* Exercise description
Apart from the pictures, print the data below exactly as given.

Saved entries:
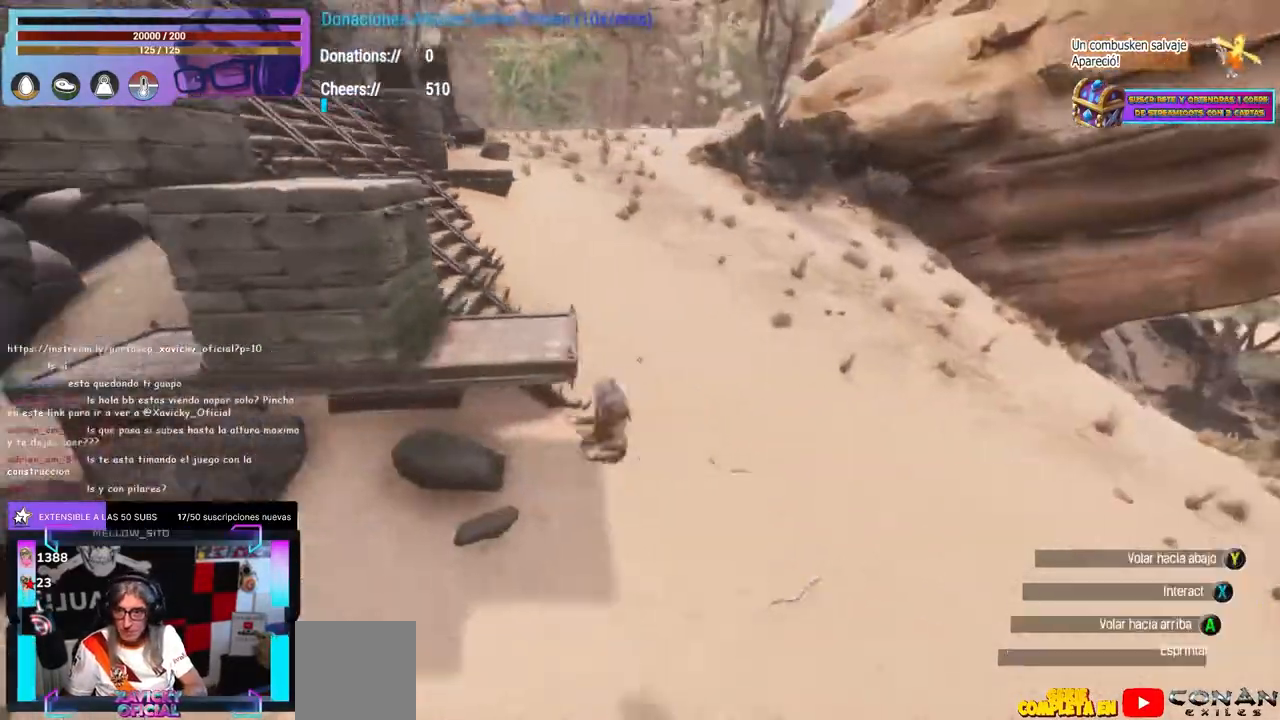
{"buttons": ["X"], "left_stick": "center", "right_stick": "center", "events": [[17, "right_stick", "center"], [67, "left_stick", "center"], [133, "right_stick", "up-right"], [183, "right_stick", "center"], [400, "X", "down"]]}
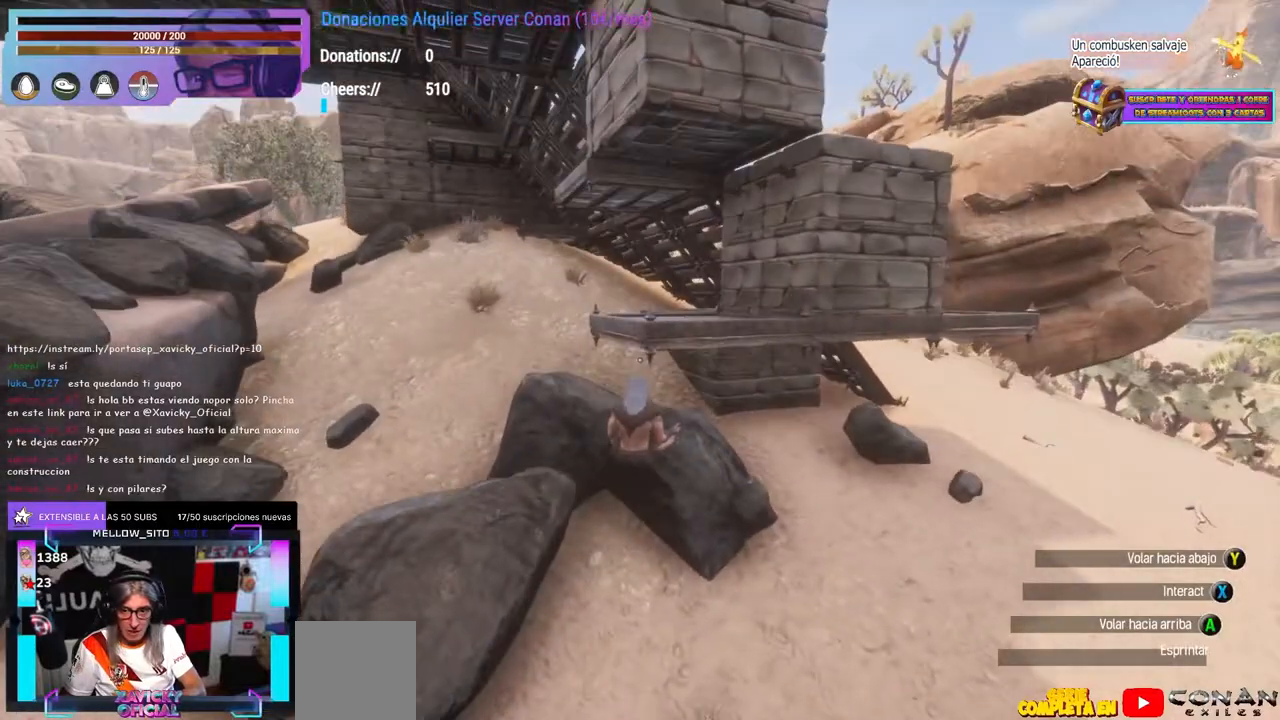
{"buttons": [], "left_stick": "up", "right_stick": "down", "events": [[17, "X", "up"], [133, "right_stick", "up-right"], [200, "right_stick", "center"], [233, "X", "down"], [367, "X", "up"], [367, "left_stick", "left"], [400, "A", "down"], [417, "A", "up"], [450, "left_stick", "up"], [467, "right_stick", "down"]]}
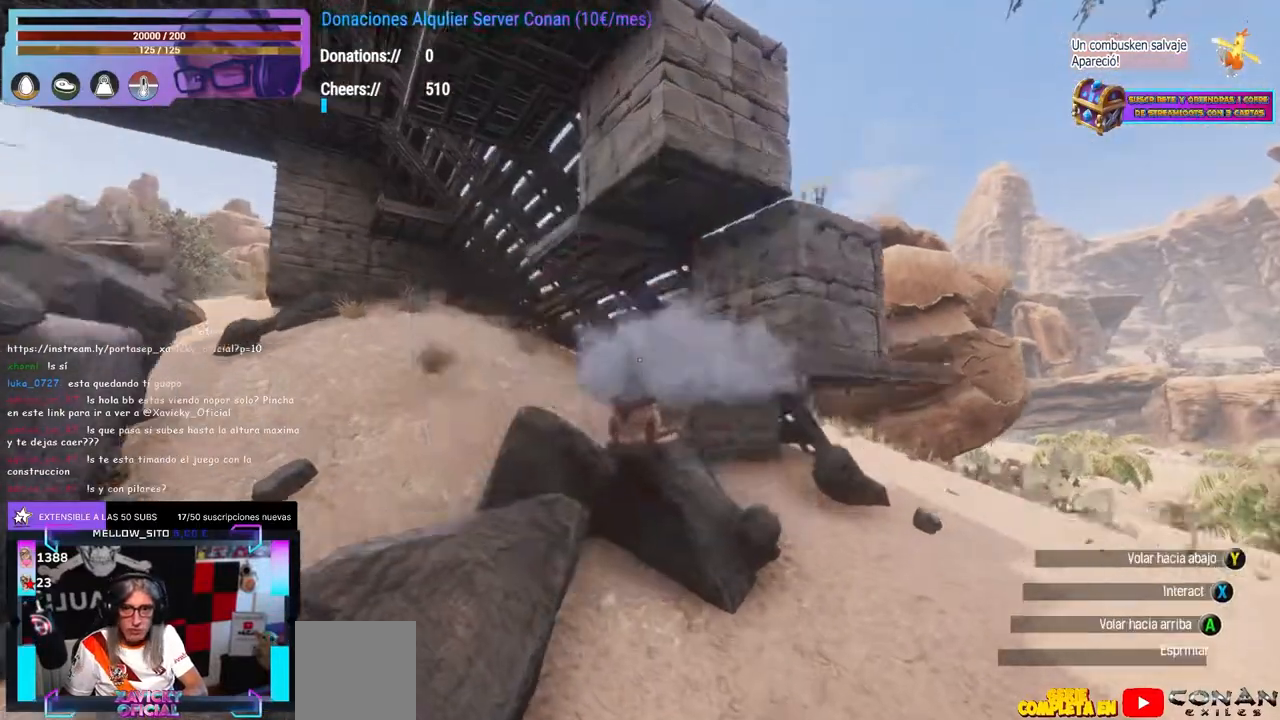
{"buttons": [], "left_stick": "center", "right_stick": "center", "events": [[67, "left_stick", "center"], [117, "left_stick", "up-left"], [250, "right_stick", "right"], [317, "left_stick", "center"], [417, "right_stick", "center"]]}
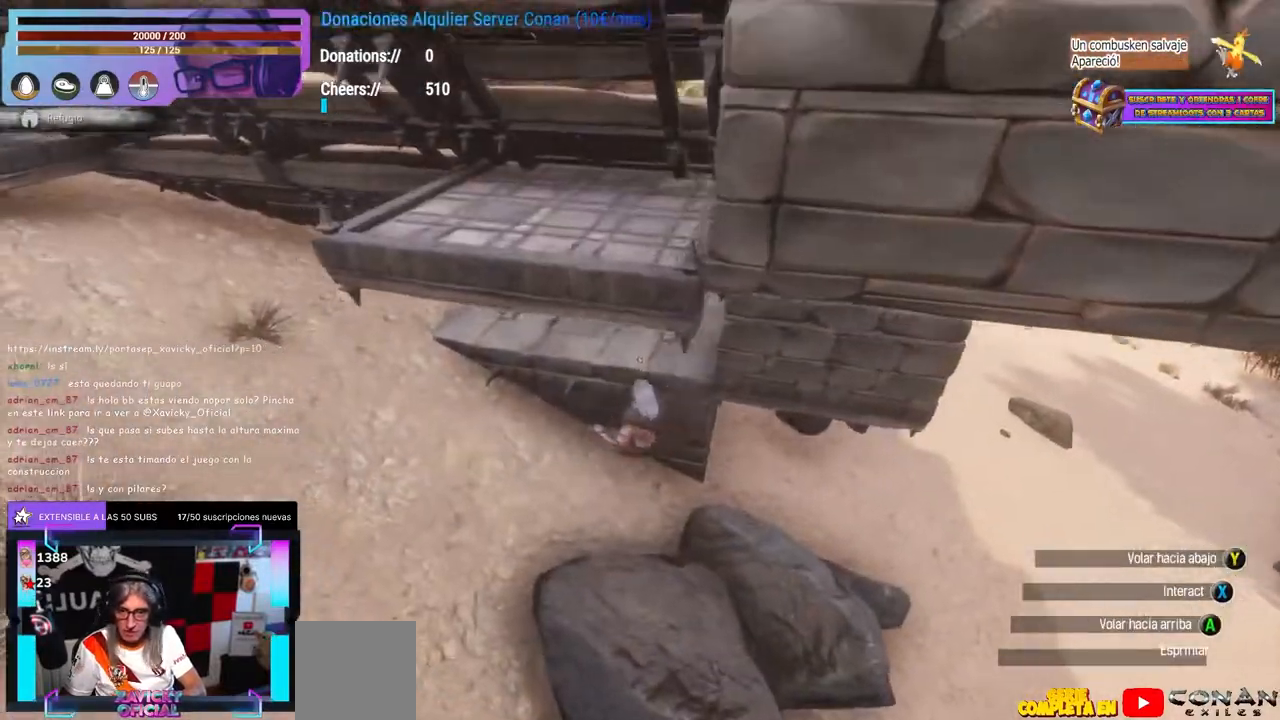
{"buttons": [], "left_stick": "center", "right_stick": "center", "events": [[17, "X", "down"], [133, "X", "up"], [167, "A", "down"], [183, "A", "up"], [333, "right_stick", "up"], [450, "right_stick", "center"]]}
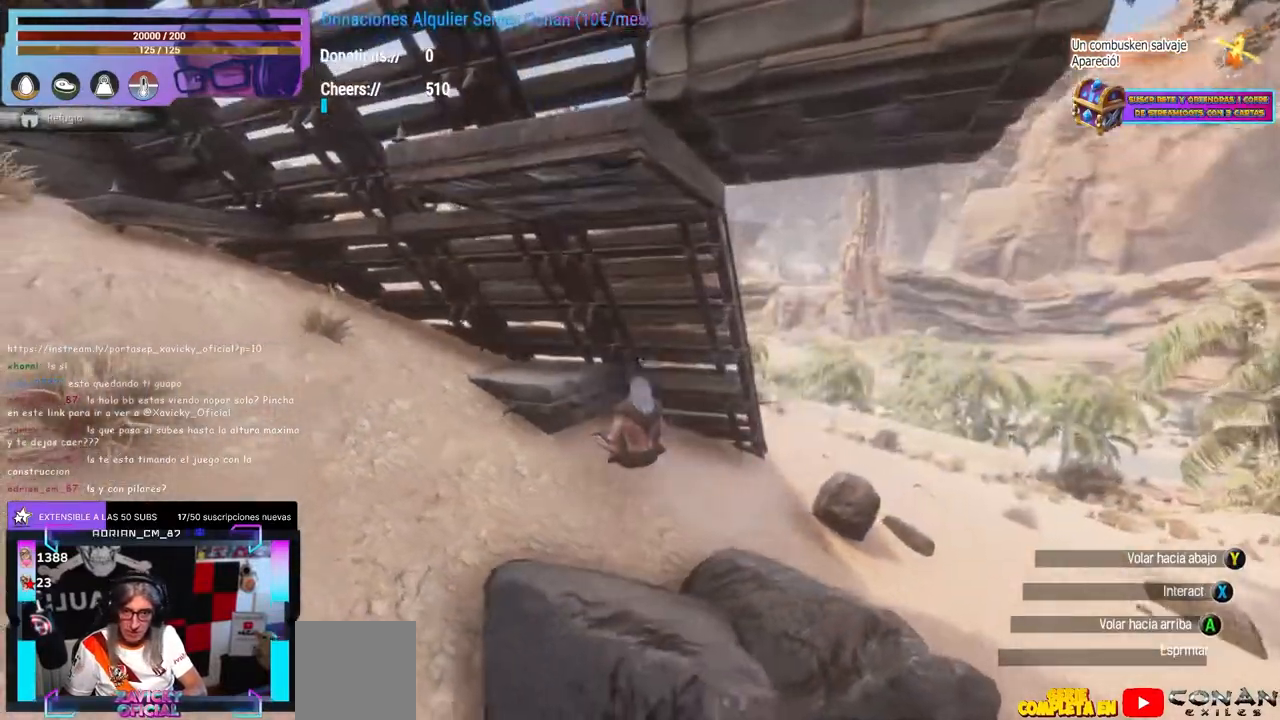
{"buttons": [], "left_stick": "left", "right_stick": "center", "events": [[17, "right_stick", "down-left"], [117, "right_stick", "center"], [250, "X", "down"], [367, "X", "up"], [383, "left_stick", "left"], [450, "A", "down"], [483, "A", "up"]]}
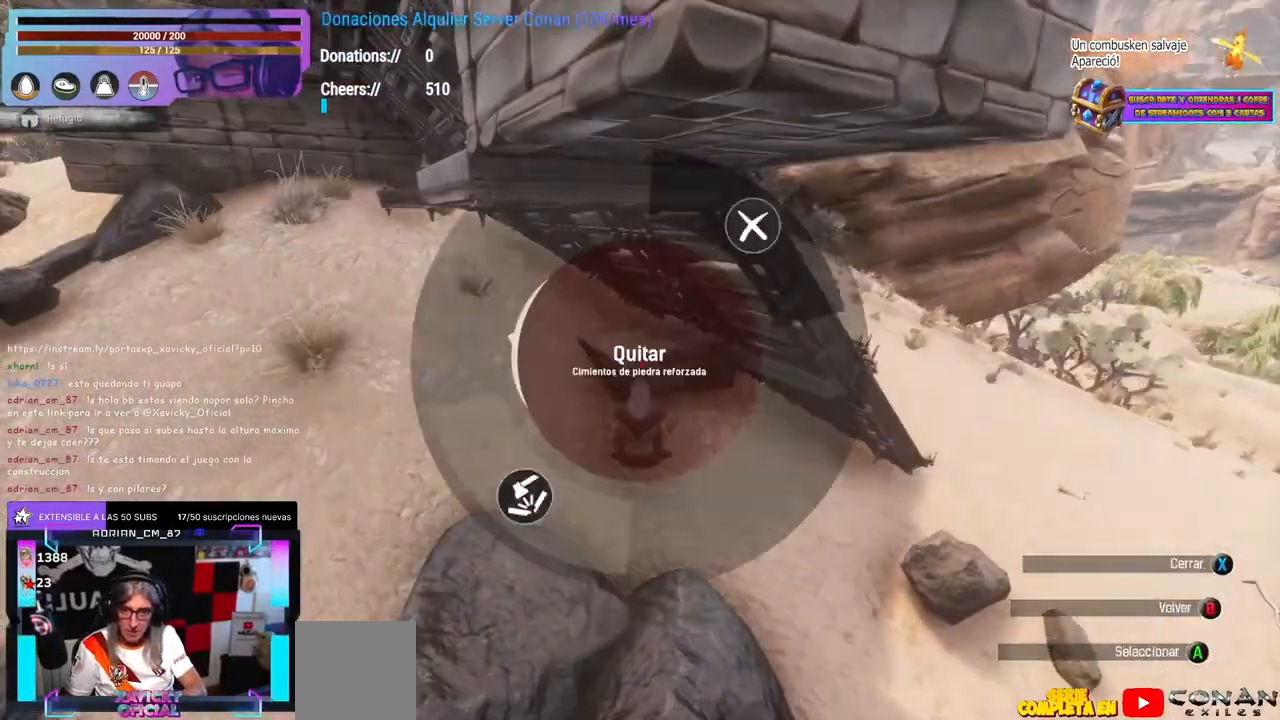
{"buttons": ["L1"], "left_stick": "center", "right_stick": "center", "events": [[33, "right_stick", "right"], [100, "left_stick", "center"], [183, "right_stick", "center"], [233, "L1", "down"]]}
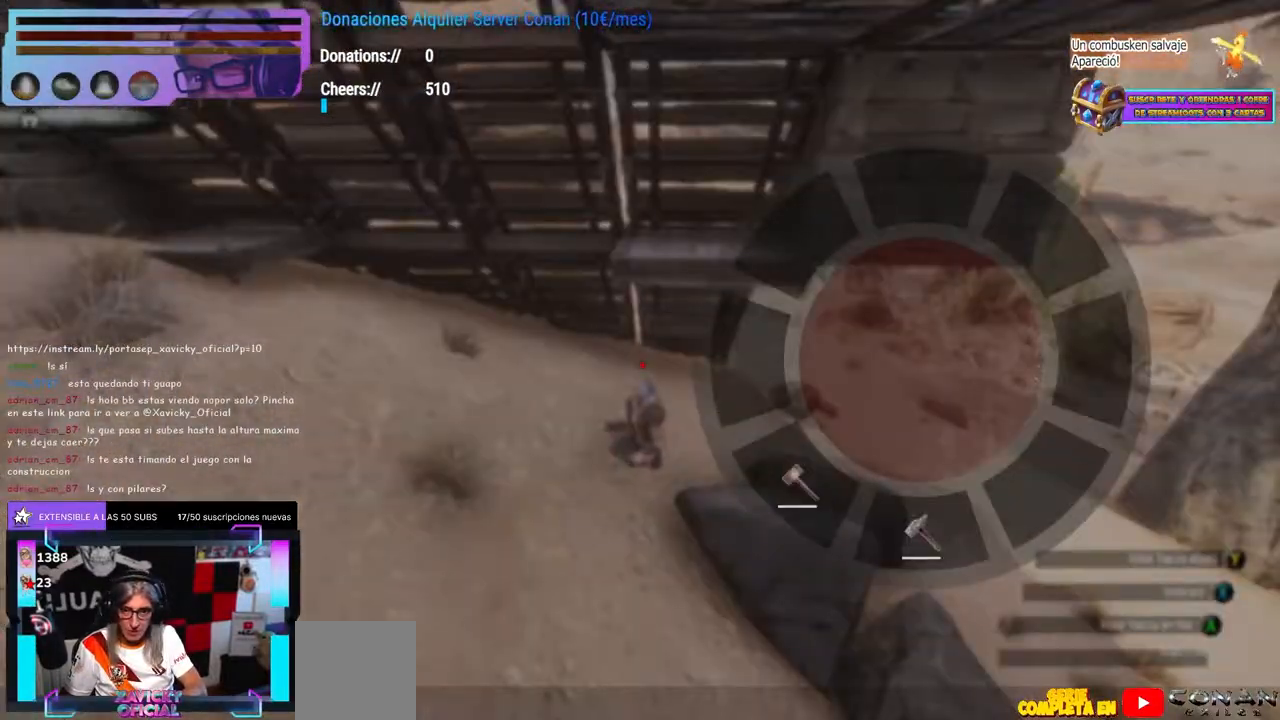
{"buttons": [], "left_stick": "center", "right_stick": "center", "events": [[33, "right_stick", "down"], [300, "L1", "up"], [317, "right_stick", "center"], [350, "L1", "down"], [383, "L1", "up"]]}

* Exercise answer
{"buttons": ["X"], "left_stick": "center", "right_stick": "center", "events": [[17, "right_stick", "center"], [67, "left_stick", "center"], [133, "right_stick", "up-right"], [183, "right_stick", "center"], [400, "X", "down"]]}
{"buttons": [], "left_stick": "up", "right_stick": "down", "events": [[17, "X", "up"], [133, "right_stick", "up-right"], [200, "right_stick", "center"], [233, "X", "down"], [367, "X", "up"], [367, "left_stick", "left"], [400, "A", "down"], [417, "A", "up"], [450, "left_stick", "up"], [467, "right_stick", "down"]]}
{"buttons": [], "left_stick": "center", "right_stick": "center", "events": [[67, "left_stick", "center"], [117, "left_stick", "up-left"], [250, "right_stick", "right"], [317, "left_stick", "center"], [417, "right_stick", "center"]]}
{"buttons": [], "left_stick": "center", "right_stick": "center", "events": [[17, "X", "down"], [133, "X", "up"], [167, "A", "down"], [183, "A", "up"], [333, "right_stick", "up"], [450, "right_stick", "center"]]}
{"buttons": [], "left_stick": "left", "right_stick": "center", "events": [[17, "right_stick", "down-left"], [117, "right_stick", "center"], [250, "X", "down"], [367, "X", "up"], [383, "left_stick", "left"], [450, "A", "down"], [483, "A", "up"]]}
{"buttons": ["L1"], "left_stick": "center", "right_stick": "center", "events": [[33, "right_stick", "right"], [100, "left_stick", "center"], [183, "right_stick", "center"], [233, "L1", "down"]]}
{"buttons": [], "left_stick": "center", "right_stick": "center", "events": [[33, "right_stick", "down"], [300, "L1", "up"], [317, "right_stick", "center"], [350, "L1", "down"], [383, "L1", "up"]]}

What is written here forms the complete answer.